I'm attempting to prove the following statement:
Let $X$ be a compact metrizable space. Let $F \subseteq X$ be a finite set in $X$. Then $X-F$ is compact iff every $x \in F$ is isolated.
Proof Attempt:
($\rightarrow)$ Suppose $X-F$ is compact. Assume by contradiction that there is some $z \in F$ that is not isolated. The given any open set $O$ with $z \in O$, we must have $O\cap F$ infinite as $X$ is T1 and $z$ is a limit point of $F$; a contradiction as $F$ is finite. (I'm worried about not using the hypothesis here)
($\leftarrow$) Suppose $F \subseteq X$ is finite and contains only isolated points. I aim to show that $X-F$ is closed and therefore compact as closed subsets of compact spaces are compact... (I'm not sure how to proceed from here)
You assumed that, given $x\in F$, “$x$ is an isolated points” means “$x$ is an isolated point of $F$”, whereas it actually means that $x$ is an isolated point of $X$.
$\implies$ Suppose that $X\setminus F$ is compact. Then $X\setminus F$ is closed and therefore $F$ is an open subset of $X$. But, in a metric space, a set which is both finite and open must consist of isolated points only.

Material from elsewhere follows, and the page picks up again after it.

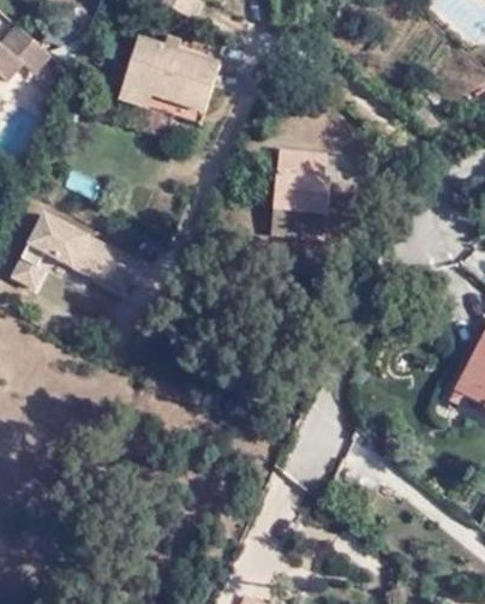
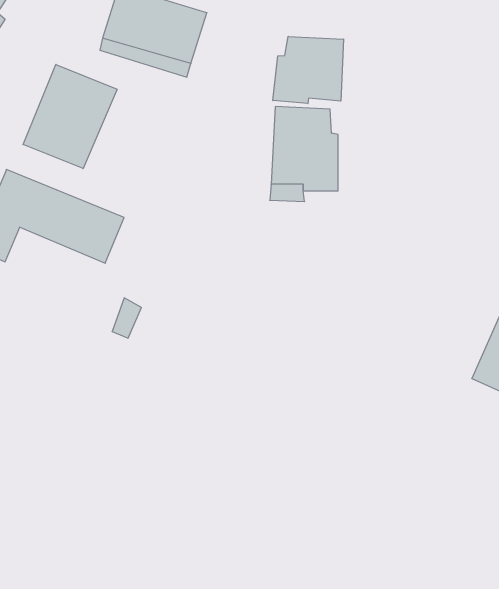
building: none -> [273,36,344,104]
building: none -> [23,64,117,169]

$\Longleftarrow$ Let $\mathcal U$ be an open cover of $X\setminus F$. If $F=\{p_1,\ldots,p_n\}$, then $\mathcal U\cup\{p_1\}\cup\{p_2\}\cup\cdots\cup\{p_n\}$ is an open cover of $X$. Therefore, it has a finite subcover $\{U_1,U_2,\ldots,U_N\}$. But then$$\{U_1,U_2,\ldots,U_N\}\setminus\bigl\{\{p_1\},\{p_2\},\ldots,\{p_n\}\bigr\}$$ is a finite subcover of $\mathcal U$.